The code provided is a Python script designed to predict house prices using a machine learning model, specifically a Random Forest Regressor. Here’s a detailed breakdown of how the code works, leading to the final output, which is the predicted price for a new house based on user input.
-
Loading and Preparing Data:
• data = pd.read_csv('House Data.csv'): The house dataset is loaded from a CSV file named House Data.csv. • Converting numeric columns: The columns 'total_sqft', 'bath', 'balcony', and 'price' are converted to numeric data types using pd.to_numeric(errors='coerce'), meaning any invalid (non-numeric) data is replaced with NaN. • Dropping missing values: Any rows with NaN values are removed using data.dropna(), ensuring clean data for model training.
-
Separating Features and Target:
• X = data.drop('price', axis=1): All columns except 'price' are treated as features (X). • y = data['price']: The column 'price' is treated as the target variable (y), which the model will predict.
-
Splitting the Data:
• train_test_split(X, y, test_size=0.2, random_state=42): The dataset is split into training and testing sets, with 80% used for training and 20% for testing. The random_state=42 ensures reproducibility of the split.
-
Preprocessing (OneHot Encoding Categorical Variables):
• Categorical Features: Columns like 'area_type', 'availability', 'location', 'size', and 'society' are categorical (i.e., they contain text values). These need to be transformed into numeric values using one-hot encoding before being fed into the machine learning model. • Numeric Features: Columns such as 'total_sqft', 'bath', and 'balcony' are numeric and are passed through without any transformations. • ColumnTransformer: The preprocessing steps (numeric passthrough and categorical one-hot encoding) are handled by ColumnTransformer.
-
Model Setup:
• Pipeline: A pipeline is set up to chain two steps together:
- Preprocessing: The numeric features are passed through unchanged, and the categorical features are one-hot encoded.

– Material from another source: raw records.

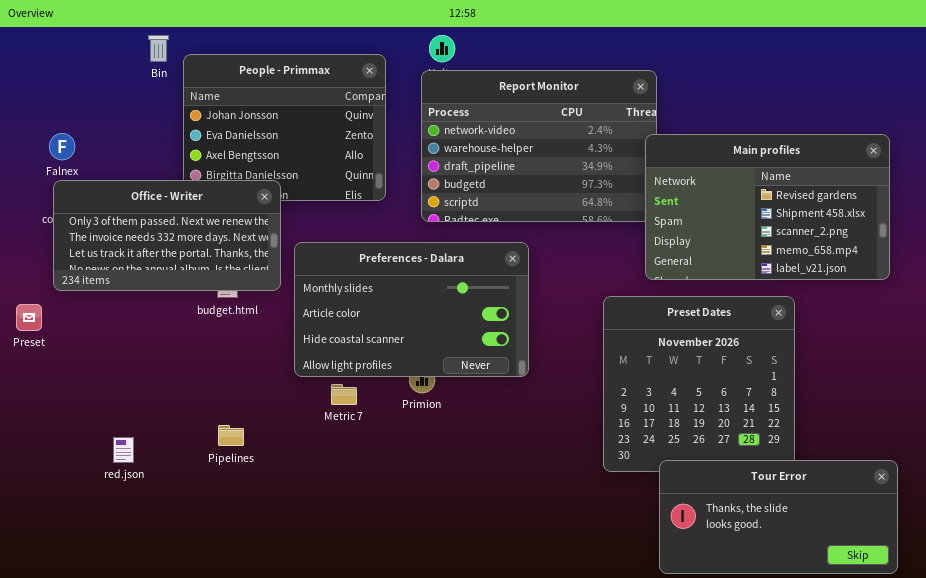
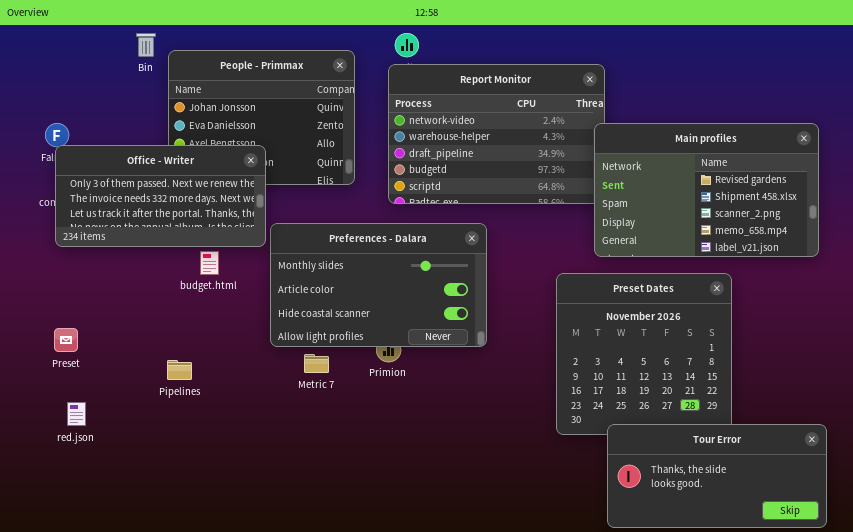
Office - Writer: [53,180,281,291] -> [55,145,266,247], moved
Preset: [16,304,42,331] -> [54,328,78,352], moved
Pipelines: [218,425,244,446] -> [167,360,192,380], moved
red.json: [113,437,134,463] -> [67,402,86,426], moved

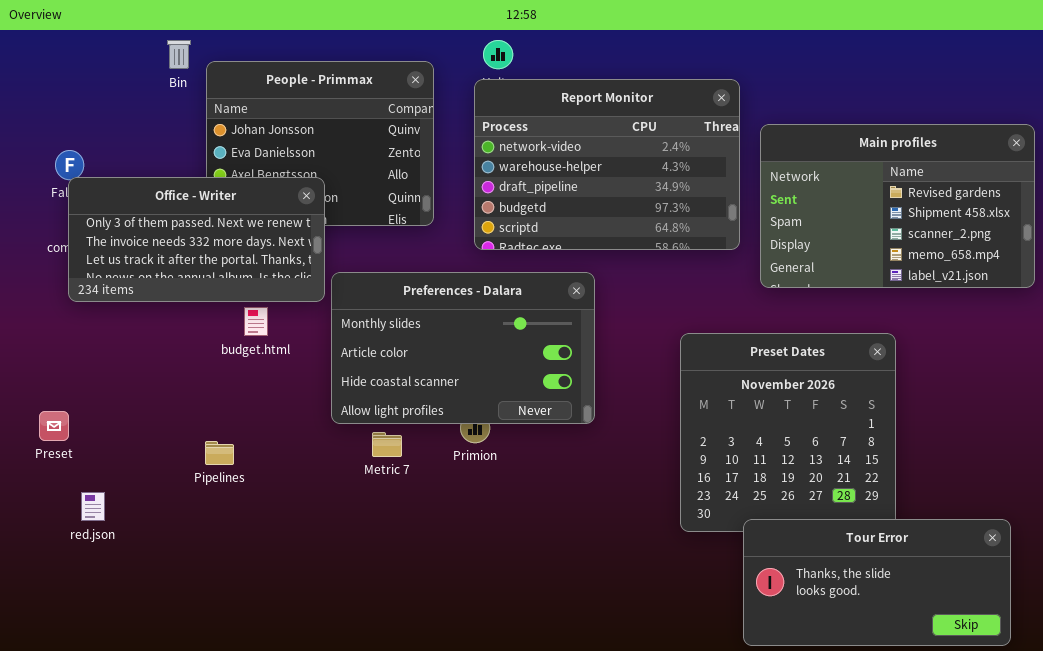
Main profiles: [594,123,819,257] -> [760,124,1035,288], moved
Preset: [54,328,78,352] -> [39,411,69,441], moved

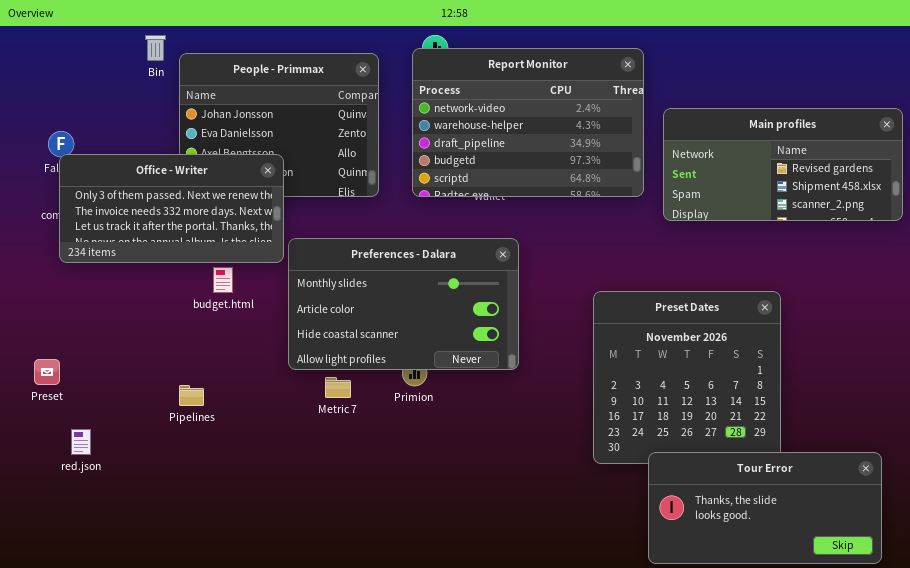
Report Monitor: [474,79,740,250] -> [412,48,644,197], moved
Main profiles: [760,124,1035,288] -> [663,108,903,221], resized

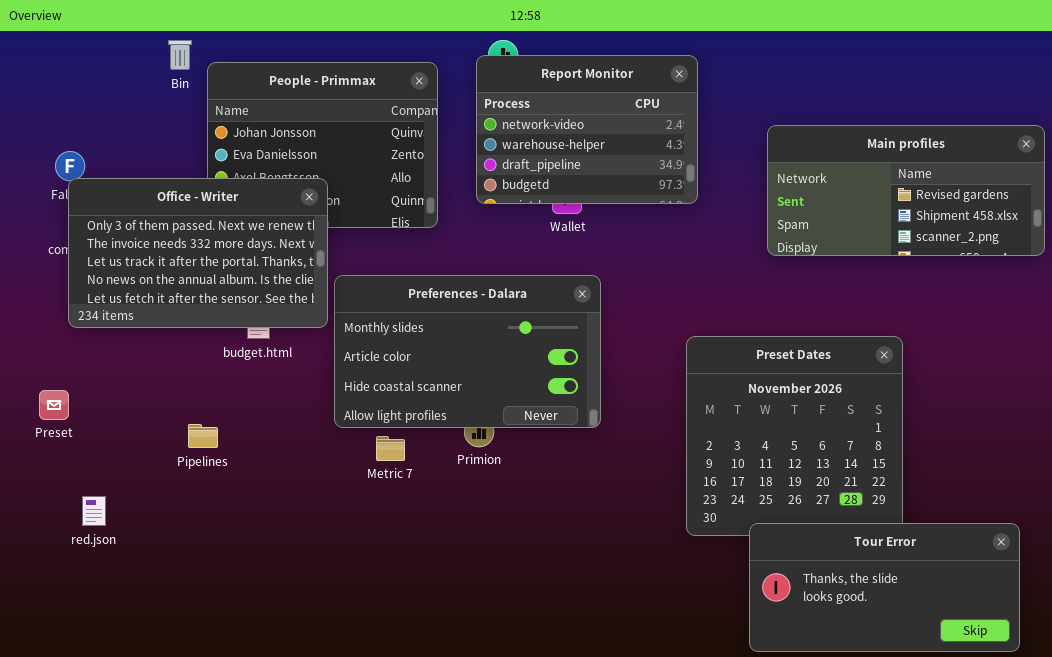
Report Monitor: [412,48,644,197] -> [476,55,698,204], resized
Office - Writer: [59,154,284,263] -> [68,178,328,328], resized
Preset: [34,359,60,385] -> [39,390,69,420], moved
Pipelines: [179,385,204,406] -> [188,424,218,448], moved

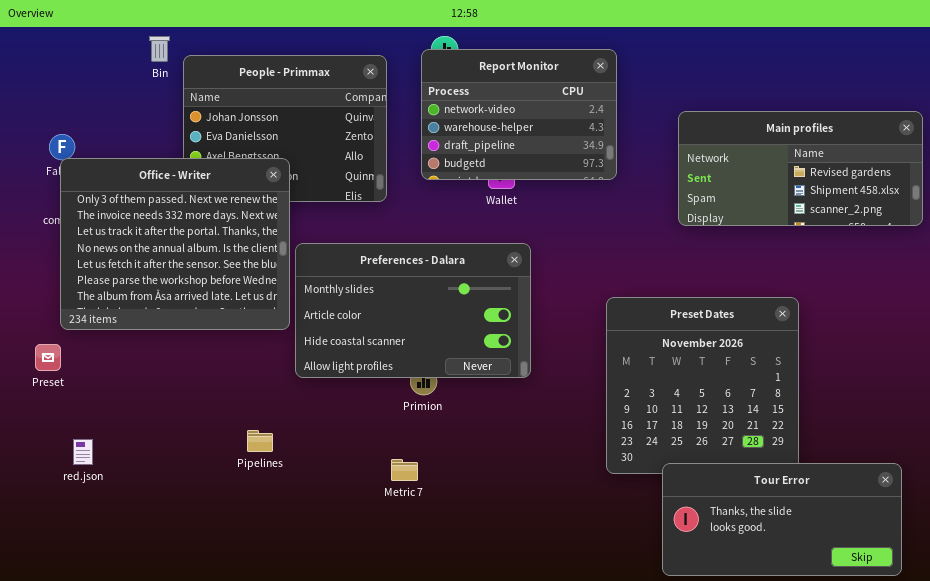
Office - Writer: [68,178,328,328] -> [60,158,290,330], resized
Pipelines: [188,424,218,448] -> [247,430,273,452], moved
Metric 7: [376,436,405,461] -> [391,459,418,481], moved

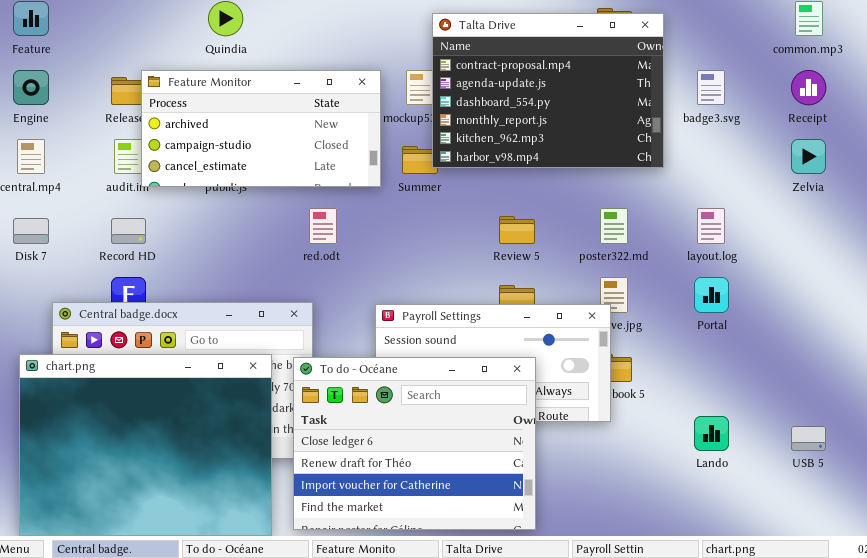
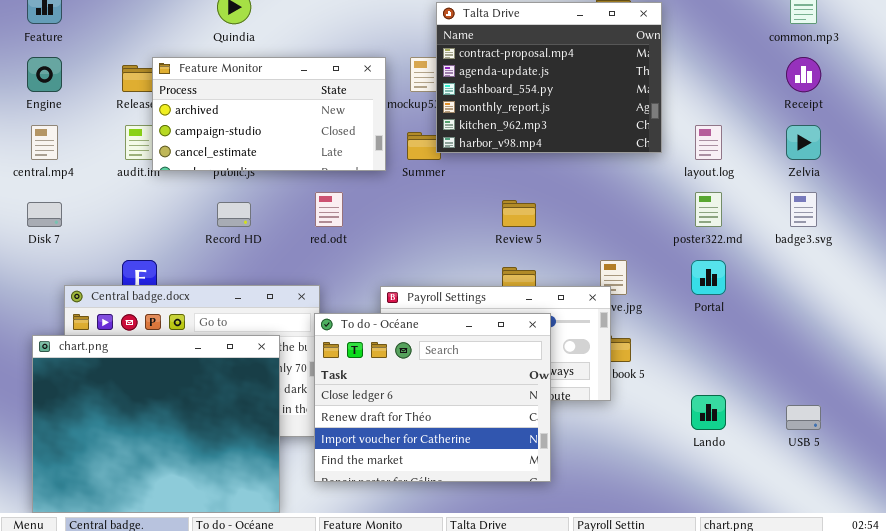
badge3.svg: [697,70,725,105] -> [790,192,817,227], moved
poster322.md: [600,208,628,244] -> [695,192,722,227], moved
layout.log: [697,208,725,244] -> [695,125,722,160], moved
Record HD: [111,218,146,244] -> [217,202,251,227], moved
To do - Océane: [293,357,536,530] -> [314,313,551,482], moved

- Random Forest Regressor: A Random Forest model with 100 trees (n_estimators=100) is used as the regressor to predict house prices.
-
Model Training:
• model.fit(X_train, y_train): The pipeline is trained on the training data (X_train and y_train).
-
Getting User Input:
• get_user_input(): This function prompts the user to input details about a new house they want to predict the price for. The input includes: • Area Type (e.g., Super built-up area, Plot area) • Availability (e.g., Ready to Move, Under Construction) • Location (e.g., Whitefield, Koramangala) • Size (e.g., 2BHK, 3BHK) • Society (Name of the housing society) • Total Square Feet • Number of Bathrooms • Number of Balconies
These inputs are collected into a DataFrame to be used for making predictions.
-
Making Predictions:
• Preprocessing User Input: The user-provided house data is preprocessed using the same steps as the training data. This ensures that the categorical variables are one-hot encoded, and numeric variables are handled correctly. • Prediction: The preprocessed data is fed into the trained Random Forest Regressor, which outputs a predicted price.
-
Output:
• The predicted house price is printed with two decimal places. For example:
Predicted Price: 95.75
Details about the output:
• The output represents the predicted price of the house based on the model’s understanding of the relationships between house features (like square footage, number of bathrooms, location, etc.) and price, learned from the training data.
• The predicted price is a continuous value, meaning the model predicts a specific numerical value (e.g., 95.75) for the house’s price based on the input features.
• The final printed value (predicted_price[0]: .2f) ensures the price is shown to two decimal places for clarity.
Example Walkthrough:
If the user enters the following information:
Area Type (e.g., Super build-up Area): Super built-up Area Availability (e.g., Ready to Move): Ready to Move Location (e.g., Electronic city Phase II): Whitefield Size (e.g., 2BHK): 3BHK Society: Prestige Lakeside Habitat Total Square Feet : 1500 Number of Bathrooms : 3 Number of Balconies : 2
The model will use these inputs to predict the house price based on patterns learned during training. For example, the output might look like:
Predicted Price: 120.50
This would indicate that the model predicts a price of 120.50 (in lakhs or another currency unit depending on the dataset) for a house with the given characteristics.